[Extract]:
▼▼▼

Friday, June 22, 2018

Perspectives on Pentecost (9)



As a previous post suggested, the Day of Pentecost provides us with an interpretive lens for what we call the Old Testament - that lens is Jesus Christ, and Jesus Christ in His People; it is a Trinitarian lens in that we see the Father, the Son, and the Holy Spirit living in and working through the Temple, the Body, the Bride, the Flock, etc. Peter’s Pentecost message is Trinitarian - the Spirit has come to live in the Temple, the Son has fulfilled the Father’s plan - having “accomplished the work” which the Father gave Him to do (John 17). The outpouring of the Holy Spirit witnesses to the Ascension of Jesus Christ - Peter’s message is rich, it is deep, it is high, and it continues to our own day and time - it is ever-broadening.

Just as we see the Trinity in the baptism of Jesus by John the Baptist in the Jordan, so we see the Trinity on the Day of Pentecost when the Church is baptized in the Holy Spirit.

I don’t think that we can make too much of Peter’s quotation of Joel in Acts 2:15 - 21, rather than explain it away or gloss over it, it ought to challenge us to reconsider how we see the Law, the Prophets, and the Writings (the Old Testament). It also ought to challenge us in terms of how we see prophecy - is prophecy primarily linear and predictive or is it an unveiling of the Lord Jesus Christ, the Father, and the Holy Spirit? Are we touching the eternals when we touch prophecy or are we simply reading tomorrow’s headlines? We don’t need the Holy Spirit to necessarily read tomorrow’s headlines, but we do need the Spirit of God to touch the Eternal One.

The merchandising of prophecy does not require that we see past the visible, it simply requires that we buy into a system of interpretation - a somewhat (or totally) rational and naturalistic system at that. Could it be that prophetic merchandising is a child of the rationalistic Enlightenment?

▲▲▲

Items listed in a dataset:
▼▼▼

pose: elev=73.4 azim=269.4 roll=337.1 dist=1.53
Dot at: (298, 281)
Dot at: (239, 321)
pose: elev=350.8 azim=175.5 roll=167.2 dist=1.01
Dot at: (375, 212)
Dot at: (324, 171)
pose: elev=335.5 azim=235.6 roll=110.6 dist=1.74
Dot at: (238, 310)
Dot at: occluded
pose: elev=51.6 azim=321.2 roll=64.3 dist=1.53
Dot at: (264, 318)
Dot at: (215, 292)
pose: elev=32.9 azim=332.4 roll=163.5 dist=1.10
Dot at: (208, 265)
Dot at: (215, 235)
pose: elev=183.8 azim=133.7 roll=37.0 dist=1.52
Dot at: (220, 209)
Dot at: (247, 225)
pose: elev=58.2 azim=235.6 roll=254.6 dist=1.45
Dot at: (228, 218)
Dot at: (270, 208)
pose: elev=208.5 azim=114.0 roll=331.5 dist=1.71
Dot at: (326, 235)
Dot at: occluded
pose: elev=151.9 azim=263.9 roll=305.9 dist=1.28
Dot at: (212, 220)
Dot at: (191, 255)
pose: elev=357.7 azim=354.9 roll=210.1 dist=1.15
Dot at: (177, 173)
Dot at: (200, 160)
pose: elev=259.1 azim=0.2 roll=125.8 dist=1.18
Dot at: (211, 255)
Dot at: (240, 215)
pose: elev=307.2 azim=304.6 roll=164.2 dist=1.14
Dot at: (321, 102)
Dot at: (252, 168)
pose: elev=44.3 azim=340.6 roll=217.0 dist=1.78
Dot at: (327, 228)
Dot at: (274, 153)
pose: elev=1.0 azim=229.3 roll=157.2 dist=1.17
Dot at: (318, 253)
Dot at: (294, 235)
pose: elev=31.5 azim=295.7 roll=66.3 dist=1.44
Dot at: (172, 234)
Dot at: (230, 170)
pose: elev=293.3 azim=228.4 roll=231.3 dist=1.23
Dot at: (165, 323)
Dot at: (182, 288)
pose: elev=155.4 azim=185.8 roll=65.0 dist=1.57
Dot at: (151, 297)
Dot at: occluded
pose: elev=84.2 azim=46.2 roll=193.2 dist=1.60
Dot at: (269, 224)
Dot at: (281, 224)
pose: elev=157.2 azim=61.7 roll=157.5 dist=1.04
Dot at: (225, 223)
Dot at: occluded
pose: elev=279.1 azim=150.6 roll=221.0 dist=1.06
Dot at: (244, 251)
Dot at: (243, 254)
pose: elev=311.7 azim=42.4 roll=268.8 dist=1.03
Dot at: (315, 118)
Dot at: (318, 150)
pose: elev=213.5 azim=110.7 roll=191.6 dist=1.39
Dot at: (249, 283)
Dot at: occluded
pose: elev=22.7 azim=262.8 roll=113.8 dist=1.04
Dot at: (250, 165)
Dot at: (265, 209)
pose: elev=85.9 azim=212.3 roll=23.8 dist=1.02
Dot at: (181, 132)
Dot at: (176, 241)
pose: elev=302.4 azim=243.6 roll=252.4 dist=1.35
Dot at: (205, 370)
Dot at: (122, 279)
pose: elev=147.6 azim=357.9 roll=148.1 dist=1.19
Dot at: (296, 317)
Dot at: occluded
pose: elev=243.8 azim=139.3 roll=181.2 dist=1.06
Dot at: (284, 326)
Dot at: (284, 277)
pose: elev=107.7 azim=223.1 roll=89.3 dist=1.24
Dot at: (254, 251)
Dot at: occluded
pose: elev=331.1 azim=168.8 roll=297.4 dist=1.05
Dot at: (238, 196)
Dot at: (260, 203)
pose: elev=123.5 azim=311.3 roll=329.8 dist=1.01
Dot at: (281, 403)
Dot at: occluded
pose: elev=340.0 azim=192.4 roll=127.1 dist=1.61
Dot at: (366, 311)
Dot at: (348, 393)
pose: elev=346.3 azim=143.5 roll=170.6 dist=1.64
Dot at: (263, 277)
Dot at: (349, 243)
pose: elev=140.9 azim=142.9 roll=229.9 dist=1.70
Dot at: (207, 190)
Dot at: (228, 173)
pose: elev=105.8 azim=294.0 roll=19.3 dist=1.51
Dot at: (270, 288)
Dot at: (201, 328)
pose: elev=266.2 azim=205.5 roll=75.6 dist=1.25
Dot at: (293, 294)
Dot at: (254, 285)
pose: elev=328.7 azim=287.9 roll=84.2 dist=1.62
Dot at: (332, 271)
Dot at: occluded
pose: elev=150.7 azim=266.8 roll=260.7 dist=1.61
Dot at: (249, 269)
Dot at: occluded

▲▲▲

[Written request 1]:
According to the Pentecost post, what does the outpouring of the Holy Spirit witness to?
[Written request 2]:
Carry the Pentecost post forward from where it stops.

[Exercise result 1]:
The Ascension of Jesus Christ.

[Exercise result 2]:
Just as Peter used an interpretive lens to transpose Joel and David’s psalms upward into the Trinity in his Pentecost message; James uses an interpretive lens to transpose the prophet Amos upward into the Trinity and the Church in Acts 15:13 - 19. How could someone reading Amos 9:11ff possibly relate it to the Gentiles coming to know Jesus Christ?  Consider the context of Amos Chapter 9, how is this possible with our naturalistic methods of exegesis and interpretation? In effect it is as if we read Acts Chapter 10, the account of Cornelius and Peter and all that surrounds it, and then, without having Acts 15, we were to say, “Oh, of course, this is the fulfillment of Amos Chapter 9.” How likely is this in our current mindset? How likely is it that we would have incorporated Joel’s prophecy into an explanation of the Holy Spirit coming on the believers on the Day of Pentecost? And if we did incorporate Joel’s prophecy, would we be prepared to really say, “This is that” and not project Joel far into the future so that it is out-of-reach for us and our hearers?

Could it be that a reason the Old Testament is a closed book for much of the Church is because we’ve made it a closed book? We have pulled the Old Testament downward and imprisoned it in time and space, in a time long long ago and in a galaxy far far away. We do not look for Christ. We do not do what Jesus Himself did in Luke Chapter 24 when He revealed Himself through the Old Testament.

And could it be that our propensity to look at the prophets in a linear fashion has robbed us of our spiritual vision to see beyond the visible into the invisible? James reads Amos Chapter 9 and he sees the Church; Peter reads David in the Psalms and he sees Jesus; Peter surveys the fire and wind and tongues and he sees Joel. What do we see?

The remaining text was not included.